INSTRUÇÃO 1: Copie sem alterações as linhas dos registros, começando no início dos registros e terminando na linha que contém "v(-91.42, 0) *", com as duas pontas incluídas.

Para ele, conforme me contou hoje enquanto corríamos pelas alamedas do parque Ibirapuera, não se tratava apenas de cumprir um desafio, mas sim de fazer uma espécie de manifesto de vida, de dizer a si mesmo que estava se preparando bem para a sua segunda metade de vida, que poderia fazer a nova etapa ainda melhor do que a primeira.
Os resultados comprovaram a excelente forma do treinador: em 88% das provas, chegou entre os cinco primeiros da sua faixa etária, sendo campeão da categoria em 27 corridas.
Que beleza, hein!
É bom saber, ainda, que Flávio não está sempre e apenas focado na obtenção de resultados na corrida. Busca orientar seus alunos para a conquista de melhor qualidade de vida e faz trabalho voluntário em um asilo de idosos.
Esses foram alguns dos temas da entrevista que, na manhã de hoje, transmiti ao vivo pela internet. Agora, especial para você, reproduzo o vídeo. 


Clique nele para acompanhar a conversa sobre esporte e saúde para os mais velhos e sobre um pouco da história das corridas de rua no Brasil.
Sobre isso, por sinal, Flávio tem muito a contar. Ainda vamos voltar a conversar bastante sobre os primórdios da corrida no Brasil. Enquanto isso, aproveite para conhecer a história dos primeiros passos desse importante treinador e atleta dedicado, que um dia conseguiu dar um “perdido” nas suas missões como Office-boy em um escritório na avenida Faria Lima para correr até o clube Pinheiros e se apresentar para um teste.
Os detalhes desse início Flávio me contou em um texto que mandou dias antes de nossa corrida de hoje –toda ela com intervalos, 300 metros correndo, 700 metros caminha.  É o que reproduzo a seguir (a foto é do arquivo pessoal de Flávio Freire).

LINHAS:
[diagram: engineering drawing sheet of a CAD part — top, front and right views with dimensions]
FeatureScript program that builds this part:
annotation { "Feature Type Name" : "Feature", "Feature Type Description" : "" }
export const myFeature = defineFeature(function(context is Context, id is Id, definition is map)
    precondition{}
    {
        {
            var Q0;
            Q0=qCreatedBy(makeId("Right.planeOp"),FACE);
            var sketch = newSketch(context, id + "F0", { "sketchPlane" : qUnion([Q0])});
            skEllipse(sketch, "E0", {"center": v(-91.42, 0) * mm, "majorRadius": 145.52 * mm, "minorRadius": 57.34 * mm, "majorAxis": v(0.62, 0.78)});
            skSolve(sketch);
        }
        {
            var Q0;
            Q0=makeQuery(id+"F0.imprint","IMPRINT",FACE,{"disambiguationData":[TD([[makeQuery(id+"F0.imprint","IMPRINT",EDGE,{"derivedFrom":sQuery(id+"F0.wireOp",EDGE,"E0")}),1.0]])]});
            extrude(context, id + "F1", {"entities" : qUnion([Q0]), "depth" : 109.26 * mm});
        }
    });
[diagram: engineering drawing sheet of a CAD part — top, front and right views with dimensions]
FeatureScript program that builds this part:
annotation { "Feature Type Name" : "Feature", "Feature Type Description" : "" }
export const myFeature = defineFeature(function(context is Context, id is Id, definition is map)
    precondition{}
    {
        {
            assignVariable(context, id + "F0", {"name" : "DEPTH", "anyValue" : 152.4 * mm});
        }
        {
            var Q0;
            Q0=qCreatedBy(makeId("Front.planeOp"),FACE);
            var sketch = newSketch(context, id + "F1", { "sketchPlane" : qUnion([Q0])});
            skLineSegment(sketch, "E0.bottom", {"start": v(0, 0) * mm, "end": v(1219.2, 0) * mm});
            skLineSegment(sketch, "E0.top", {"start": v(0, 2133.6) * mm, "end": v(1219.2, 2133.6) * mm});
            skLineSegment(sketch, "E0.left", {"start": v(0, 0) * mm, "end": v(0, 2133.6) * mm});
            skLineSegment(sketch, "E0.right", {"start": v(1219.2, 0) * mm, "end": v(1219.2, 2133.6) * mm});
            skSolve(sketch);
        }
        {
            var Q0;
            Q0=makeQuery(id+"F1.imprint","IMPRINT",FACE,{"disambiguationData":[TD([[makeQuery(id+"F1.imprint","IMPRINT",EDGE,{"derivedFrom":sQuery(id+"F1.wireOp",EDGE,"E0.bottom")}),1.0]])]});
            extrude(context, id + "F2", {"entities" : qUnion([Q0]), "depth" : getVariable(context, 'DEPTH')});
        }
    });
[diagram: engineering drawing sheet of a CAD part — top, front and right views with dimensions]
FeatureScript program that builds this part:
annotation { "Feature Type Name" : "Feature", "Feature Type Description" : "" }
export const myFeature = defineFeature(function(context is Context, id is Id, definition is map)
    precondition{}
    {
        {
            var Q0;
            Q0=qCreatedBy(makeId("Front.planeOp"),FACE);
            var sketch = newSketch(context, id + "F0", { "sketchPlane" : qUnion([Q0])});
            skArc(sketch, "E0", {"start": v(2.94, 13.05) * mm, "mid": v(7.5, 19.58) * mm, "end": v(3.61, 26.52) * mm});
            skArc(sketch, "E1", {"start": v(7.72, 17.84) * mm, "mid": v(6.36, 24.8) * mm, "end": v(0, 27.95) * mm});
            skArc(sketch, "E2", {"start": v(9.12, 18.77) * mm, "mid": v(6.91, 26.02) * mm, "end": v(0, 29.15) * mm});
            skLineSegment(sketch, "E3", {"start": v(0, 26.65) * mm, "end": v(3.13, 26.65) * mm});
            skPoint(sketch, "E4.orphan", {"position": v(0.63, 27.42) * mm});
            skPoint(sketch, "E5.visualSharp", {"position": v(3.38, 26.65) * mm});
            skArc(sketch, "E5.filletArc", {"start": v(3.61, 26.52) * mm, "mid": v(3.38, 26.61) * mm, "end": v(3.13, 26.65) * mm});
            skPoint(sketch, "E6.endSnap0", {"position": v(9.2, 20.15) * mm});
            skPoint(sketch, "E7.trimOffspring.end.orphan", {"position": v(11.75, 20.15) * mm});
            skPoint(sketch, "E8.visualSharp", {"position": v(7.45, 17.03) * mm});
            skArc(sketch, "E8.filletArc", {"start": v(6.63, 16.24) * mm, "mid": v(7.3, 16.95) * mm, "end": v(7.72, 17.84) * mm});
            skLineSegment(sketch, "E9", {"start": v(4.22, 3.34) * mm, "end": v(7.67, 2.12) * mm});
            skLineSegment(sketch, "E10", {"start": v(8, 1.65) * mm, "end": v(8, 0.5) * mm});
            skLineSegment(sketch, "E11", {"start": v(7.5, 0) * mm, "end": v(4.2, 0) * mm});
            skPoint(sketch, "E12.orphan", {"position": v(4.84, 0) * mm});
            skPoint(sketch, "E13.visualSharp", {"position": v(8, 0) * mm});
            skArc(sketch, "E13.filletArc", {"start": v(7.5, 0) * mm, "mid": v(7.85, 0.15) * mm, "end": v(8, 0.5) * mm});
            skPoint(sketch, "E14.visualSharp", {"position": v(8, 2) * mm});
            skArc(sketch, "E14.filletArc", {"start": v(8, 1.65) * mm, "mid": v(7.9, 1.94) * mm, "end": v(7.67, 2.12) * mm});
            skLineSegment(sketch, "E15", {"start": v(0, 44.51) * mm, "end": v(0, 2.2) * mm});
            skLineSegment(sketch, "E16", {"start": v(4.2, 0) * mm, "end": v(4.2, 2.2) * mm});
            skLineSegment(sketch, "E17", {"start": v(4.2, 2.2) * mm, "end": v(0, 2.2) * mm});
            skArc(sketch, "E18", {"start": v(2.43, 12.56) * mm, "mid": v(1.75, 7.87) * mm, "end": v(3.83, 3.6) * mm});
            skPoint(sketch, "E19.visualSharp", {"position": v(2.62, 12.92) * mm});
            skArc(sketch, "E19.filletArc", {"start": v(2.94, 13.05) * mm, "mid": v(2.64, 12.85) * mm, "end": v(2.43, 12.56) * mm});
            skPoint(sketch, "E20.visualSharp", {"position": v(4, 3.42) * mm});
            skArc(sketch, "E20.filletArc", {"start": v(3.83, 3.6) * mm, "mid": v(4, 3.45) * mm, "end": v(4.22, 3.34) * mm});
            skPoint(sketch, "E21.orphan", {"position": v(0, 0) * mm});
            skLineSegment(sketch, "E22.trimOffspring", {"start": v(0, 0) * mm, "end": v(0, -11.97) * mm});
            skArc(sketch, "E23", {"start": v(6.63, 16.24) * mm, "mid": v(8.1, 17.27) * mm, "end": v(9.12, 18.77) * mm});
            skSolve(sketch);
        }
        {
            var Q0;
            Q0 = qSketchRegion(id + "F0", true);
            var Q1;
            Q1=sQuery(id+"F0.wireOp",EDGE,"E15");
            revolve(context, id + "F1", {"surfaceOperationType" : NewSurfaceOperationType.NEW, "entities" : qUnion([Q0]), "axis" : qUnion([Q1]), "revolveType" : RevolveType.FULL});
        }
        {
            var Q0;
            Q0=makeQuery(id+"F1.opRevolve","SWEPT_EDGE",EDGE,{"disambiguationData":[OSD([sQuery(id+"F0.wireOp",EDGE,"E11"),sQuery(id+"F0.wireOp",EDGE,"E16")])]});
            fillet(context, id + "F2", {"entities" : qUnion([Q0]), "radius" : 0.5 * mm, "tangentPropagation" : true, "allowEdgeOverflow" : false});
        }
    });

INSTRUÇÃO 2: No texto sobre corrida, atualize o trecho que começa em "Para ele, conforme" e termina em "em 27 corridas.", pondo "Villa-Lobos" no lugar de "Ibirapuera".

SOLUÇÃO DO EXERCÍCIO 1:
[diagram: engineering drawing sheet of a CAD part — top, front and right views with dimensions]
FeatureScript program that builds this part:
annotation { "Feature Type Name" : "Feature", "Feature Type Description" : "" }
export const myFeature = defineFeature(function(context is Context, id is Id, definition is map)
    precondition{}
    {
        {
            var Q0;
            Q0=qCreatedBy(makeId("Right.planeOp"),FACE);
            var sketch = newSketch(context, id + "F0", { "sketchPlane" : qUnion([Q0])});
            skEllipse(sketch, "E0", {"center": v(-91.42, 0) * mm, "majorRadius": 145.52 * mm, "minorRadius": 57.34 * mm, "majorAxis": v(0.62, 0.78)});

SOLUÇÃO DO EXERCÍCIO 2:
Para ele, conforme me contou hoje enquanto corríamos pelas alamedas do parque Villa-Lobos, não se tratava apenas de cumprir um desafio, mas sim de fazer uma espécie de manifesto de vida, de dizer a si mesmo que estava se preparando bem para a sua segunda metade de vida, que poderia fazer a nova etapa ainda melhor do que a primeira.
Os resultados comprovaram a excelente forma do treinador: em 88% das provas, chegou entre os cinco primeiros da sua faixa etária, sendo campeão da categoria em 27 corridas.